Error Using Database: No Available Connections

Note:
This topic has been translated from a Chinese forum by GPT and might contain errors.

Original topic: 使用数据库报错 no available connections

| username: TiDBer_eyHUd5pk

[TiDB Usage Environment] Production Environment
[TiDB Version] v6.1.0
[Encountered Issue: Symptoms and Impact]
Error connecting to the database: no available connections (sometimes TIKV timeout), but the cluster is normal.

Connection error:

Cluster information:

tidb.log:

tikv.log:

| username: DBRE | Original post link

This should be an error reported by the program, you can first check the connection pool configuration.

| username: tidb菜鸟一只 | Original post link

Can the MySQL command connect on a TiDB machine?

| username: TiDBer_pkQ5q1l0 | Original post link

Is your cluster deployed as single nodes? Is it usable after deployment?

| username: TiDBer_eyHUd5pk | Original post link

It was working fine after the initial deployment, but suddenly it stopped working. It’s a cluster composed of two machines.

| username: TiDBer_eyHUd5pk | Original post link

Because the deployed machine is an intranet machine and lacks various dependencies, installing MySQL is very troublesome, so I haven’t tested it. If necessary, you can give it a try.

| username: TiDBer_eyHUd5pk | Original post link

How do you specifically look at it? I don’t quite understand this area.

| username: TiDBer_eyHUd5pk | Original post link

Using a direct connection to the server also results in this situation, but TiKV is on another server.

| username: tidb菜鸟一只 | Original post link

Are the resources of the TiKV host sufficient? I see that some queries can return results. Is it the larger SQL queries that can’t be executed?

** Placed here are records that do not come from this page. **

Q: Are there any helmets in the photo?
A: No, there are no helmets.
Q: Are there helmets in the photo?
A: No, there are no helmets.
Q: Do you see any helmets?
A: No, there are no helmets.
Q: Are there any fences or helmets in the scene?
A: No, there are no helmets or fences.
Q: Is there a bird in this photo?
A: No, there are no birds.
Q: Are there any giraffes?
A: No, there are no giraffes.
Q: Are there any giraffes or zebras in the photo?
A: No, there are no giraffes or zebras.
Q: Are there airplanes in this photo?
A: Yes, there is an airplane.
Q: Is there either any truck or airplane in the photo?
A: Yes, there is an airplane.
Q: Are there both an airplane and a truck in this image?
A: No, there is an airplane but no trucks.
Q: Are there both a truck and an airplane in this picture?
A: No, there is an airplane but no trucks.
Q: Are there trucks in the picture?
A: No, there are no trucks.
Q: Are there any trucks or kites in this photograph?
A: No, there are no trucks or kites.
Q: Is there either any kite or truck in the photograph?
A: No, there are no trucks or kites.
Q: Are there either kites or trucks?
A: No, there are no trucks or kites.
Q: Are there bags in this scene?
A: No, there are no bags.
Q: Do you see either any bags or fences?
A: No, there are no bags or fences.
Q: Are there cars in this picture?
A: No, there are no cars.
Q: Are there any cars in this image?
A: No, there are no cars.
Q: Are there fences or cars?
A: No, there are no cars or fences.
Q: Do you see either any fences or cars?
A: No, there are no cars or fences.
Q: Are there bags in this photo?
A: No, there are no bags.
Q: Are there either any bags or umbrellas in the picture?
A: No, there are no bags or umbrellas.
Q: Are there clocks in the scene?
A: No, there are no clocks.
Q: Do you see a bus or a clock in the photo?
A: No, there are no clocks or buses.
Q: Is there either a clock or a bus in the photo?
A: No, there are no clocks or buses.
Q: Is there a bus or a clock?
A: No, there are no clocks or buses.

| username: 我是咖啡哥 | Original post link

Yes, it’s very likely that the load is too high, causing occasional timeouts.

| username: liuis | Original post link

Judging by the performance, is the connection pool full? How is the cluster performance?

| username: TiDBer_eyHUd5pk | Original post link

The capacity of the disk where TiKV is located is sufficient, and I can’t even open the table using nativcat right now. This SQL isn’t large, and it used to work normally before.

| username: TiDBer_eyHUd5pk | Original post link

Now nothing can connect at all, so the issue of high load doesn’t exist anymore, right?

| username: 我是咖啡哥 | Original post link

Check the load in the Dashboard.

| username: TiDBer_eyHUd5pk | Original post link

Sorry, which one is the load? The latency displayed here is very high, but I’m not sure if it’s an issue with the cluster or the network. If it’s a network issue, besides the latency shown on this dashboard, how can I prove it’s a network problem? Because when I ping directly, the latency is less than 1ms.

| username: 我是咖啡哥 | Original post link

Uh, is your delay 2 minutes? This definitely won’t work.

| username: 我是咖啡哥 | Original post link

You didn’t get the CPU usage data, did you? It’s not that there’s no load, right?
Just log in to your two servers and check the load situation. You can use top or dstat.
See where it’s slow; normally, the latency should be less than 100ms.

| username: TiDBer_eyHUd5pk | Original post link

Here are the CPU usage rates for the two servers. Although one has a higher usage rate, it is not the TiKV server. Additionally, I don’t know why the first machine has so many PD-servers and TiDB-servers, and I don’t dare to stop them since this is a production environment.

| username: CuteRay | Original post link

With Grafana, you can extract several items from the Grafana overview interface.
PS: Deploying only one TiKV in a production environment is highly discouraged; the minimum recommendation is three TiKVs.

| username: TiDBer_eyHUd5pk | Original post link

Sorry, Grafana is too professional for me, I don’t know how to use it or add an overview. Although there is only one TiKV in the current environment, more will be added later.